Abrams manages to compose a straightforward yet tender story starring a group of young teenagers who witness a horrifying train crash, and the treacherous secret it contains. We first meet our nerdy movie-buff boys as they sneak out of their suburban houses to film scenes for a zombie romance flick on their, you guessed it, Super 8 camera. The endlessly quippy and charming group consists of exuberant ringleader director Charles (Riley Griffiths), pyromaniac cameraman Cary (Ryan Lee), hesitant lighting guy, Preston (Zach Mills), queasy lead actor Martin (Gabriel Basso), and our hero, soft-spoken makeup and effects specialist Joe Lamb (Joel Courtney). Their escape depends on their lead actress, the hardened ingénue Alice Dainard (Elle Fanning), who steals her father’s yellow hot rod and, with it, Joe’s heart. Fanning has already stepped out from under her sister (Dakota Fanning)’s shadow to reveal a remarkable young actress. Joe’s wide-eyed awe is exactly what the audience feels for her as she performs an emotional monologue at the train station.

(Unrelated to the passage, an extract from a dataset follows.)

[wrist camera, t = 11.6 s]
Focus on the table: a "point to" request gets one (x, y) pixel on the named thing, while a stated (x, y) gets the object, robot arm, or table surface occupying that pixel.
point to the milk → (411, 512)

This is where the action begins, as the train comes hurtling toward them, and the Super 8 keeps rolling to catch something on tape that everyone, including an Air Force team, wants to know more about. A peculiar scientist lies at the heart of the mystery and draws Joe and his friends into a vast conspiracy that begins to seep into their small town. As people and pets begin to disappear, Joe’s father, Sheriff Lamb (the underused Kyle Chandler), struggles with his newfound responsibility for the bewildered citizens and his son. The kids continue to film their zombie movie with their real-life footage, and get swept up in unraveling the mystery – what was in the train?

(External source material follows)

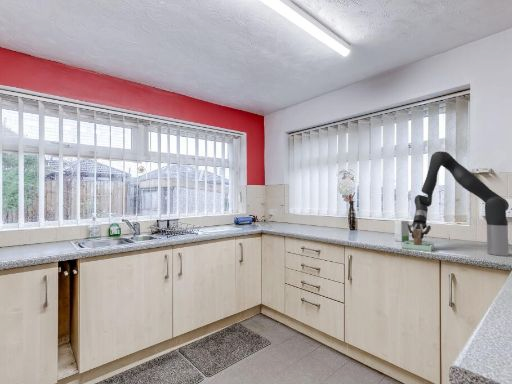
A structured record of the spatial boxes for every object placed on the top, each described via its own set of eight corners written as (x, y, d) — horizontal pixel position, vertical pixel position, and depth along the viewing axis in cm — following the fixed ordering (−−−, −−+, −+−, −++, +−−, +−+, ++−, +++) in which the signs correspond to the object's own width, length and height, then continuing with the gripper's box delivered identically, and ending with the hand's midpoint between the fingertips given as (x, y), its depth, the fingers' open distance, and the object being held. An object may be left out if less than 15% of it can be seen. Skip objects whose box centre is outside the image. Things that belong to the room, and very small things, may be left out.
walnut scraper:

Abrams has proven himself adept at mixing genres together with his television hits Lost, Alias, and Fringe, and Super 8 is no exception. While the hilariously endearing characters drive the film, it is also a thriller, a coming-of-age adventure, and a monster movie. Our hero, Joe, lost his mother months prior in a steel mill accident. The story is as much about his relationship with his grieving and distant father as it is about young love and friendship.

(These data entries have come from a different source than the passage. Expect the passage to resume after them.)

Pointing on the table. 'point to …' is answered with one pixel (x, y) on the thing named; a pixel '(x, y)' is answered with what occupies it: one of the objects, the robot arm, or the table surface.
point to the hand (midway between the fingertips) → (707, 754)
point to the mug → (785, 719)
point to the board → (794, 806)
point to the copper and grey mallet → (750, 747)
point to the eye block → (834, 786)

True, the movie is not perfect. Sometimes Spielberg’s influence seems to drown out Abram’s voice, but not often enough to complain. Some fans protest that to keep the film and its story shrouded in mystery was a cheap marketing ploy, but I was glad that, for once, the entire movie wasn’t revealed in the trailer! Abrams was explicit in interviews that this was a story about a small town and what happens when something foreign and dangerous disrupts their lives. Though I adored Cloverfield, Abrams’ hand-held monster movie, I appreciated this shift in tone. I left Super 8 feeling exhilarated and wistful for the movies of my childhood.
Despite its minor flaws, Super 8 is one hell of a ride. Abrams is somehow able to take that bittersweet, familiar feeling from his youth and bring it up to speed. The special effects are spectacular but not overused, and the immense creature skulking and stomping around the town is left up to the imagination for most of the film. The kids more than steal the show; each character is well-constructed and fleshed out. Courtney and Fanning’s chemistry is undeniable. Their interactions reveal the awkward sweetness of innocent love. Griffiths and Lee are mesmerizing as the energetic young filmmakers. Super 8 begs the question: can we go back to a simpler time? Perhaps this 2D, story-driven summer flick will encourage the studios to abandon the flashier remakes for more original fare. Either way, the smash hit was a joy to watch -- the kind of film that leaves you breathless and wanting more.